Summary
requiring sexual predator designation challenges to be raised in separate civil proceedings
Summary of this case from Saintelien v. StateOpinion
No. 4D06-2792.
September 1, 2006.
Appeal from the Fifteenth Judicial Circuit Court, Palm Beach County, Lucy Chernow Brown, J.
Renoit Saintelien, Okeechobee, pro se.
No appearance required for appellee.
Renoit Saintelien appeals the denial of his motion to correct illegal sentence. Saintelien complains about his sexual predator designation because he alleges that his plea agreement did not call for him being designated a sexual predator.
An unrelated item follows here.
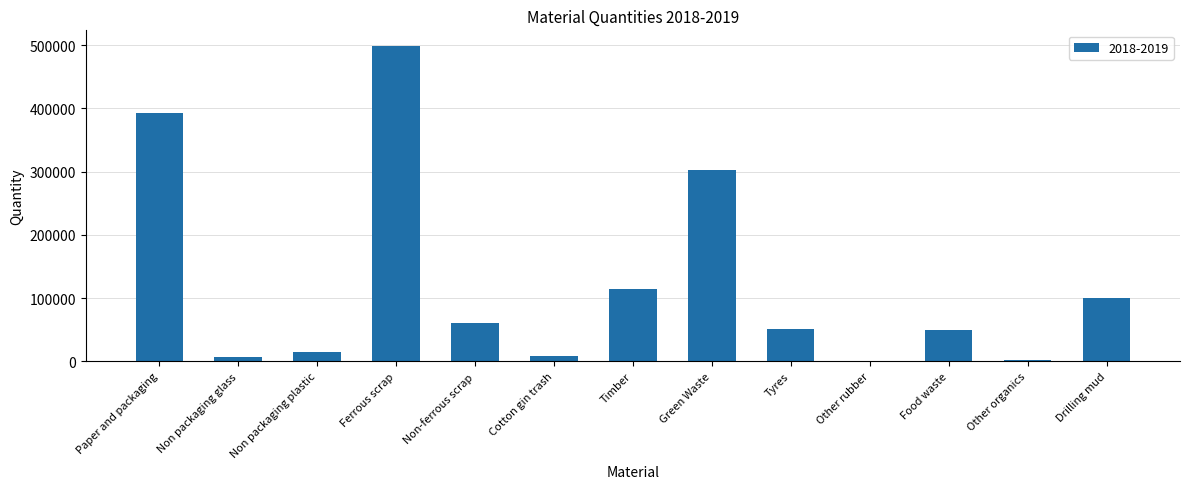

Are the bars horizontal?

No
Because the sexual predator designation is not a sentence or punishment, see Walker v. State, 718 So.2d 217 (Fla. 4th DCA 1998), a challenge to a sexual predator designation is not properly raised in a postconviction motion and should be raised in a civil proceeding. Connor v. State, 773 So.2d 1242 (Fla. 4th DCA 2000). The Second District and the Fifth District have held to the contrary. See King v. State, 911 So.2d 229 (Fla. 2d DCA 2005); Kidd v. State, 855 So.2d 1165 (Fla. 5th DCA 2003).
As we did in Brown v. State, 927 So.2d 1024 (Fla. 4th DCA 2006), we again certify conflict with King and Kidd. Affirmed.
WARNER, POLEN and KLEIN, JJ., concur.